Obstawiam, że w okolicach Wrocławia. Tam działa dziś najwięcej firm z branży kosmicznej, tam powstaje największa w Europie fabryka mikro satelit SatRevolution. Tam działa Scanway, firma zajmująca się tworzeniem oprogramowania wspierającego sektor kosmiczny. Tam działają firmy które dostarczają algorytmy mapujące ruch planetoid i asteroid dla Europejskiej Agencji Kosmicznej.

Pisałem niedawno o stworzonym przez Polaków materiale, który łączy w sobie cechy ceramiki oraz metalu a więc jest z jednej strony półprzewodnikiem, a z drugiej izolatorem. Ich pierwsza komercjalizacja to stworzenie kasków dla kosmonautów. Mamy też naukowców, którzy pracują w NASA, np.
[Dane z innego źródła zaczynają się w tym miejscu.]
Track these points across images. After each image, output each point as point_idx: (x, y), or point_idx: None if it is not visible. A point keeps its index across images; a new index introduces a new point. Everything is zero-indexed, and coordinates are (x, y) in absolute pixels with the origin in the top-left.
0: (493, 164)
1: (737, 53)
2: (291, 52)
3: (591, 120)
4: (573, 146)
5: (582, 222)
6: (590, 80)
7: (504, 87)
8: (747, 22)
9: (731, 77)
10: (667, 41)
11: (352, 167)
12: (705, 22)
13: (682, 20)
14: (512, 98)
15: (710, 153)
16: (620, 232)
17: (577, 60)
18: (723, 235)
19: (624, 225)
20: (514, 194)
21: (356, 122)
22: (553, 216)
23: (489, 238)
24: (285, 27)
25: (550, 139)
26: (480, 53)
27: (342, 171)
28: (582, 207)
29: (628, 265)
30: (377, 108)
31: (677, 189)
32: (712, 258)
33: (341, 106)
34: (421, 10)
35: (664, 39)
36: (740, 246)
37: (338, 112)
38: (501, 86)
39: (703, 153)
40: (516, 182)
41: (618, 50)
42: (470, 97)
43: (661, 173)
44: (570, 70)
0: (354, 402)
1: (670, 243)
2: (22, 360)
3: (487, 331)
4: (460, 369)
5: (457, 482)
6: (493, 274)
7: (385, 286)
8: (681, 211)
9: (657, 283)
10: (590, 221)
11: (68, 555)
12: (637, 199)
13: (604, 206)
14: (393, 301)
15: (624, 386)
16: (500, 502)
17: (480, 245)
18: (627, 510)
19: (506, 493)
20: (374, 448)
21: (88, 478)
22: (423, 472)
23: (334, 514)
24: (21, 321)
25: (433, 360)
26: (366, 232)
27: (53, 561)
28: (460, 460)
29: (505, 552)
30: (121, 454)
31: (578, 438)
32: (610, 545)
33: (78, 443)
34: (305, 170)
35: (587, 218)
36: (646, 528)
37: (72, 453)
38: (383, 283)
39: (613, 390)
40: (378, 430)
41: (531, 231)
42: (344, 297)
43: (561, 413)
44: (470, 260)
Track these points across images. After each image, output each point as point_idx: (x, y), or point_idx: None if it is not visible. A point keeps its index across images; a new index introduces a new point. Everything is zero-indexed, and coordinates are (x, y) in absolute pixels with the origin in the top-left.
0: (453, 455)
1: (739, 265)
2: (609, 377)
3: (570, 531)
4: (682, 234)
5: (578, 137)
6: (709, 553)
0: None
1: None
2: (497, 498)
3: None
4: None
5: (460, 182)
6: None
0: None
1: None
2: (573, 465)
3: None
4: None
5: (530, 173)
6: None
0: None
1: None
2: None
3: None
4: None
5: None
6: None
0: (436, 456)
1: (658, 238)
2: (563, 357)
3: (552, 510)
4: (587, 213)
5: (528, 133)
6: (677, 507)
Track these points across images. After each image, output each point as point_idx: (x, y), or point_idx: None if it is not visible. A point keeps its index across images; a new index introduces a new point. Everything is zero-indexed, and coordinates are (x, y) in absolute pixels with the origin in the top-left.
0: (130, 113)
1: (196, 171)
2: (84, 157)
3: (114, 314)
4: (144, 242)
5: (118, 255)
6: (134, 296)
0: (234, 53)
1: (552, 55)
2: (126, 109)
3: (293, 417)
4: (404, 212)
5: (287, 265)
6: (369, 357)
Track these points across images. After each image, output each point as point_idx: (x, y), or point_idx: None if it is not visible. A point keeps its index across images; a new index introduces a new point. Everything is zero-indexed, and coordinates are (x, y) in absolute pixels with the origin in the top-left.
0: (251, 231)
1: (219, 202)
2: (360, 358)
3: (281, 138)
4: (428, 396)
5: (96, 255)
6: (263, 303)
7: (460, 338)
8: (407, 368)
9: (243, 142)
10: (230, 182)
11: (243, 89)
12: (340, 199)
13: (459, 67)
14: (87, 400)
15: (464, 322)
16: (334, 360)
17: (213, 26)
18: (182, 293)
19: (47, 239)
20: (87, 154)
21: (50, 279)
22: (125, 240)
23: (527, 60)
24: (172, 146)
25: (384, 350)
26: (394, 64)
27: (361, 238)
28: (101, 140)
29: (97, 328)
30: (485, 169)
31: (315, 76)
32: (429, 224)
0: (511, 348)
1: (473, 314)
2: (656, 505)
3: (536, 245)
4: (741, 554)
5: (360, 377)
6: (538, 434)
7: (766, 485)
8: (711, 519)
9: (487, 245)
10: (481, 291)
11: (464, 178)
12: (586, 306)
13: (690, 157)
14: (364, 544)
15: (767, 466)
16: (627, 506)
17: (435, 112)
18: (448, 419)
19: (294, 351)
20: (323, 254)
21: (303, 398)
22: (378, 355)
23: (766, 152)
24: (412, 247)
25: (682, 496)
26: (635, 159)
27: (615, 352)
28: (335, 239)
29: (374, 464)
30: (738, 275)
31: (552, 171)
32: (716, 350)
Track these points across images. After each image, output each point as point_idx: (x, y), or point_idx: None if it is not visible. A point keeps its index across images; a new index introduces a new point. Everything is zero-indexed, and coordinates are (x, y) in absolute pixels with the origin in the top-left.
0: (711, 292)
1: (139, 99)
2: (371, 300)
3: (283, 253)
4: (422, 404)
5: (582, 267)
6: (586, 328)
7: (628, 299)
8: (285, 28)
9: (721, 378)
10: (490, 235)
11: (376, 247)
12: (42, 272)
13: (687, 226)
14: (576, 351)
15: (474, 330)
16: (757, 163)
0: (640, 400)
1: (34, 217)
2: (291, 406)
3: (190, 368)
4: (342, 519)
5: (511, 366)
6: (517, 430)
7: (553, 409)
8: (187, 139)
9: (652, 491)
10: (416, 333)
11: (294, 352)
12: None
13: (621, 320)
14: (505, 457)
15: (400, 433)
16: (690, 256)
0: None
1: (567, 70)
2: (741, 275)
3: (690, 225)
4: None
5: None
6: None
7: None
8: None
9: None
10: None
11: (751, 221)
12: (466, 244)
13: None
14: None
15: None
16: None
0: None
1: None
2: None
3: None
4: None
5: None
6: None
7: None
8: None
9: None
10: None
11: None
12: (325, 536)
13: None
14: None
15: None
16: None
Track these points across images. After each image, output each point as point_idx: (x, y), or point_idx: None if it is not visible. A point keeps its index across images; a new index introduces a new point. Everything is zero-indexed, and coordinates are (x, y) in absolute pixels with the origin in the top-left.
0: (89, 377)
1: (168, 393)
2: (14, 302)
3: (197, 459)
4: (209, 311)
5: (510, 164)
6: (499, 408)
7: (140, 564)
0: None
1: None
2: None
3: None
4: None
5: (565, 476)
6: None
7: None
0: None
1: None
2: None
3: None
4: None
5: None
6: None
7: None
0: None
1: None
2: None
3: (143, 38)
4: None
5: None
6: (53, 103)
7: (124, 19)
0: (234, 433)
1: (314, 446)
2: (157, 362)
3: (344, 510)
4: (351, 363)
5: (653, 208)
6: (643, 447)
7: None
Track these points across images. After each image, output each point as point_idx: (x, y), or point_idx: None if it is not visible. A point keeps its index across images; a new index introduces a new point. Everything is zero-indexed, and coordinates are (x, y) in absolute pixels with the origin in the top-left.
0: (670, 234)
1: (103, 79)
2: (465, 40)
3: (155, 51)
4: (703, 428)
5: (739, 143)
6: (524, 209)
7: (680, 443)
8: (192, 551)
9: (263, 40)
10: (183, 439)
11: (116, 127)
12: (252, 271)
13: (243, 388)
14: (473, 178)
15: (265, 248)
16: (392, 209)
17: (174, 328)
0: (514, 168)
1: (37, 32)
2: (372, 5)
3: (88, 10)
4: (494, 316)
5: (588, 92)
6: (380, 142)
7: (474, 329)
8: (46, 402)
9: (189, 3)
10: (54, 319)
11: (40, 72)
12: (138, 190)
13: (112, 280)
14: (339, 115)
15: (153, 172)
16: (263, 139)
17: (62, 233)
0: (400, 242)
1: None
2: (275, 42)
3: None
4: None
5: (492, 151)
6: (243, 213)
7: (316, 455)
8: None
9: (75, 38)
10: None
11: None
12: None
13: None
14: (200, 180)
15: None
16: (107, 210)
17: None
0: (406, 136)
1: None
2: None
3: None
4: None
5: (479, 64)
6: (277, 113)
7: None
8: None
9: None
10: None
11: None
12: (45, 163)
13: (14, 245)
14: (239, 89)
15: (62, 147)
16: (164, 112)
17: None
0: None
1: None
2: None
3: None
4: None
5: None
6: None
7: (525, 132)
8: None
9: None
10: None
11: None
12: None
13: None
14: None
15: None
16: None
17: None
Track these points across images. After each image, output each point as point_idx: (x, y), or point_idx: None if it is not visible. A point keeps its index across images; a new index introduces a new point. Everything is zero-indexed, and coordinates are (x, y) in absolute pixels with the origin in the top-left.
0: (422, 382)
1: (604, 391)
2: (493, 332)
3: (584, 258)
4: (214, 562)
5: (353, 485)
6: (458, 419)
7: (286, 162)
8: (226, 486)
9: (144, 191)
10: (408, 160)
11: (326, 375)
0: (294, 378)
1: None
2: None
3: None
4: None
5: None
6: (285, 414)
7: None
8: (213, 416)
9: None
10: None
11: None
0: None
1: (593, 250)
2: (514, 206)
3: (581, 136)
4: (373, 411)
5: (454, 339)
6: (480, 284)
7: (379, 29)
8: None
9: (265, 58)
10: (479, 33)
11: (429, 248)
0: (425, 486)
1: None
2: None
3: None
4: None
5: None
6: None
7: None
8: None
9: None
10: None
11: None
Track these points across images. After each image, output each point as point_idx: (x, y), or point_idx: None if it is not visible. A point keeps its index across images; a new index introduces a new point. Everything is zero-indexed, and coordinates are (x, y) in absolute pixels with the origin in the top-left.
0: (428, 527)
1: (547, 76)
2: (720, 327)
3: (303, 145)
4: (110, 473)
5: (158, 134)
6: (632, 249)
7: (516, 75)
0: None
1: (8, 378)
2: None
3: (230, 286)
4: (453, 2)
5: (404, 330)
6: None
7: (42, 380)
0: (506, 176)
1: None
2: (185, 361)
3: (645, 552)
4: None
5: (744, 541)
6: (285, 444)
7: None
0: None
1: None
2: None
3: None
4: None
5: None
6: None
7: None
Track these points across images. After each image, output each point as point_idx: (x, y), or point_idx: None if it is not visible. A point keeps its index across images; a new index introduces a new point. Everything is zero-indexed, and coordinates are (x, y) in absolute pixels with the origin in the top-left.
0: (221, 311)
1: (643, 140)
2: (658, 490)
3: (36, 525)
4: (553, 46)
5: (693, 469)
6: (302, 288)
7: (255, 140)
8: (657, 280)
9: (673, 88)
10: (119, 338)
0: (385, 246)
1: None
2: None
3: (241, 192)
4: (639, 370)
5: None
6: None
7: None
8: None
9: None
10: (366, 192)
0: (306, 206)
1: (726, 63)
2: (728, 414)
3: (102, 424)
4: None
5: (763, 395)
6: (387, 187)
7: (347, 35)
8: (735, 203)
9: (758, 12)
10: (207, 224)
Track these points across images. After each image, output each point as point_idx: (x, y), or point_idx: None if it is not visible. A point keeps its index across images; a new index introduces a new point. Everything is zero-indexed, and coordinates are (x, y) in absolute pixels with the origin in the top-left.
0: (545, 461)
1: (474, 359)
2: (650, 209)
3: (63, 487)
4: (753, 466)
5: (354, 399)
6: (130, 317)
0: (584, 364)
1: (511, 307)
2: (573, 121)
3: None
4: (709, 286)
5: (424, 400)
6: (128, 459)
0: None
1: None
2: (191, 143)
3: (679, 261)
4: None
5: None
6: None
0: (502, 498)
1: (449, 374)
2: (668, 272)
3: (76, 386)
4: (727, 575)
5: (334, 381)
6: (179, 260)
Tomka Zajkowskiego, który rozwija obszar związany z przedłużaniem żywotności leków dla kosmonautów.

Jeśli spojrzymy na przemysł kosmiczny szeroko, nie tylko jak na konstruowanie rakiet i łazików marsjańskich czy księżycowych, to dostrzeżemy, jak rozległe są polskie możliwości.

*Dr Maciej Kawecki od 2021 r. jest prorektorem d.s. innowacji Wyższej Szkoły Bankowej w Warszawie; znany popularyzator nauki. Jego wpisy w mediach społecznościowych obserwuje ponad 100 tys. osób.